On the other hand, there is much to be said for an electoral system that tempers the tyranny of the majority. But is it that simple? The Founders were concerned with the creation of a government that each of the 13 states would accept. Make no mistake, those 13 states jealously guarded their rights and prerogatives, and were not about to give them up without a guarantee that a cabal of more populous states could not infringe on those rights.
And much has occurred since the adoption of the Constitution to reshape our government and define how we Americans govern ourselves. The seminal event was a Civil War that denied to individual states the right to secede. As a result, for better and for worse, we became the United States of America. No one state, much less a group of states, should expect, much less be allowed, to exert such power over the governance of the United States that the rights of the citizens of other states, as Americans, would be infringed.
Again, we live in the 21st century, not the late 18th century. Ours is a society that commodifies almost every aspect of life, including the political. Most of us decry the role of money in modern-day politics. It was different for the Founders, whose power and influence were unquestioned not because of their wealth (they had plenty) but because of their preeminent social position. The Founders did not have to use their wealth to access political power. As white males they already had it. Times have changed.
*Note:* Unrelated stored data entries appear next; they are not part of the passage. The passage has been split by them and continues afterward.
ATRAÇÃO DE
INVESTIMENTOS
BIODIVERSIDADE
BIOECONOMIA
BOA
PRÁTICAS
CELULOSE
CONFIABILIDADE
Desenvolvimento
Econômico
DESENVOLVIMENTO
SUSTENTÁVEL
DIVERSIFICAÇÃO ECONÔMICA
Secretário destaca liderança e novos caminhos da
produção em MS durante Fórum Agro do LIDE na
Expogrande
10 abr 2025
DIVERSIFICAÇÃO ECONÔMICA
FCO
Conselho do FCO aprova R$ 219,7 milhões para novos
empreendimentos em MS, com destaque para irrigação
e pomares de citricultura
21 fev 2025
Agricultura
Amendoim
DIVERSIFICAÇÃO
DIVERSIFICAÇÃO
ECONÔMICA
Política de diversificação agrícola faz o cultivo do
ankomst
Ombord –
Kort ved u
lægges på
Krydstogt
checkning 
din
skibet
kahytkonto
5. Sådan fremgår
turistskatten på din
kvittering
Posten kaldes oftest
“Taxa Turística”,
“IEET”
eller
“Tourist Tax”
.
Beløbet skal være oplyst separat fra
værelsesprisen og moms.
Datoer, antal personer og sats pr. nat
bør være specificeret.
The path to political power is not through social standing, but through money. Money means media access. It buys technology to mine data in order to focus on small cohorts of voters in so-called swing states who can throw the election of a president of 350 million citizens to one candidate or the other. In the final analysis, the downside of the Electoral College is that it works hand-in-glove with moneyed interests to give a small number of people – not surprisingly, white males – access to the presidency of a country in which they are the decided minority.
Is it time to reform the Electoral College system? Perhaps. It’s up to all of us, the citizens, to decide. That means dialogue, not diatribe.
Dick Sciaroni lives in Grass Valley.